*Page excerpt:*
══════════════════════════════
On Wed, Feb 15, 2012 at 05:41:24PM +0100, Andreas Enge wrote:
> On Wed, Feb 15, 2012 at 04:20:45PM +0000, John Cremona wrote:
> > Yes, that is essentially Cox's definition.  But this ambiguous case
> > only happens at the first step of the algorithm anyway, and when it
> > does happen the two limits you get by making both choices have exactly
> > the same absolute value.
> 
> And they are mirror images with respect to the axis given by the two input
> values.
> 
> After discussion with Bill, we have a better suggestion. If in the first step
> the choice is ambiguous, choose the one that yields an angle of pi/2 between
> the arithmetic and the geometric mean, and not of 3pi/2. If I am not mistaken,
> this definition makes the AGM completely homogeneous:
> AGM (omega*a, omega*b) = omega * AGM (a, b), even if a/b is a negative real
> number.
══════════════════════════════
*Input data:*
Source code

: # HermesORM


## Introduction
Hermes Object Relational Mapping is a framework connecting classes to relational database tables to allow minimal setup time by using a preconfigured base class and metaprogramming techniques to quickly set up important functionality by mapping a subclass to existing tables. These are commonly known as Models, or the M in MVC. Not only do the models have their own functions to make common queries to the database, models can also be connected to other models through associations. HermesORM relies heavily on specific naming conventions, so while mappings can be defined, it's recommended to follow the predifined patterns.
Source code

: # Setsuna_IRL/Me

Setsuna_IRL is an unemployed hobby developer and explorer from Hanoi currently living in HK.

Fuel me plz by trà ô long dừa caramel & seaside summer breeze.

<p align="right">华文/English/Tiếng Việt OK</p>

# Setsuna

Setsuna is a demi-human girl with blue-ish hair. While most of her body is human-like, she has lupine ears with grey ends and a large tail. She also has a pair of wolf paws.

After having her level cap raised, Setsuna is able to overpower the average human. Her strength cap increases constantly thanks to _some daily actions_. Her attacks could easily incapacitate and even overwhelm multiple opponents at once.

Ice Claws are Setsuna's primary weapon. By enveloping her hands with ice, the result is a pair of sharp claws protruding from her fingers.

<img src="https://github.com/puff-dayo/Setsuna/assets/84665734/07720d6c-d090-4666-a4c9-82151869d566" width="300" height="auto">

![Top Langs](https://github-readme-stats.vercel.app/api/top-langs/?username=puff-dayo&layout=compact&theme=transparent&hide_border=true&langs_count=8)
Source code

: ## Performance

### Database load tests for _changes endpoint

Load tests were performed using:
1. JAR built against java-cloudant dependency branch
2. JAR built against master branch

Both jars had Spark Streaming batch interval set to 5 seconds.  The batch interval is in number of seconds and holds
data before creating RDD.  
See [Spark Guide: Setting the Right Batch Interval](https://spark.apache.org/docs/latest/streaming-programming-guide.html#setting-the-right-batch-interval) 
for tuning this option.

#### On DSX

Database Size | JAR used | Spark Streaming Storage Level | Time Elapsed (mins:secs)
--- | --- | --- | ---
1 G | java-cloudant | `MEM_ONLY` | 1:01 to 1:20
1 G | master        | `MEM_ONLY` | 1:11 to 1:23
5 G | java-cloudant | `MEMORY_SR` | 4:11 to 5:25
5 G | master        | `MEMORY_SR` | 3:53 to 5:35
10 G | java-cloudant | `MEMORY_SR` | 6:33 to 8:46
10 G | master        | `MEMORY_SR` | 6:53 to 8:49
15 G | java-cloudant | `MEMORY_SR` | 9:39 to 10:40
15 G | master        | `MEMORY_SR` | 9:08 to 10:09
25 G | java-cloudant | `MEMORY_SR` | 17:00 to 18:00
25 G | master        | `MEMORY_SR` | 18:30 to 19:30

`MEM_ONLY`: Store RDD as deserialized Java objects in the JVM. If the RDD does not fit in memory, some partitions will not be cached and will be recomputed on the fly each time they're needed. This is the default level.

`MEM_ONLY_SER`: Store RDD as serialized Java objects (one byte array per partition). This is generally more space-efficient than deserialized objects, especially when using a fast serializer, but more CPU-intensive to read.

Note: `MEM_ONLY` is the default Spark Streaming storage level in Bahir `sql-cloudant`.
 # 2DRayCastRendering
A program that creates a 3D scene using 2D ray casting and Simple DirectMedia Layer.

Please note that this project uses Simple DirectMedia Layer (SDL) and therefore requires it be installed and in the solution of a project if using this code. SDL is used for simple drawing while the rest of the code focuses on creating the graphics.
══════════════════════════════
*What this task involves:* Reproduce the part of the mailing-list message that opens with the words containing "On Wed, Feb 15, 2012 at 05:41:24PM" and closes with "same absolute value.". The rows have no connection to the mailing-list message.

*Written answer:*
On Wed, Feb 15, 2012 at 05:41:24PM +0100, Andreas Enge wrote:
> On Wed, Feb 15, 2012 at 04:20:45PM +0000, John Cremona wrote:
> > Yes, that is essentially Cox's definition.  But this ambiguous case
> > only happens at the first step of the algorithm anyway, and when it
> > does happen the two limits you get by making both choices have exactly
> > the same absolute value.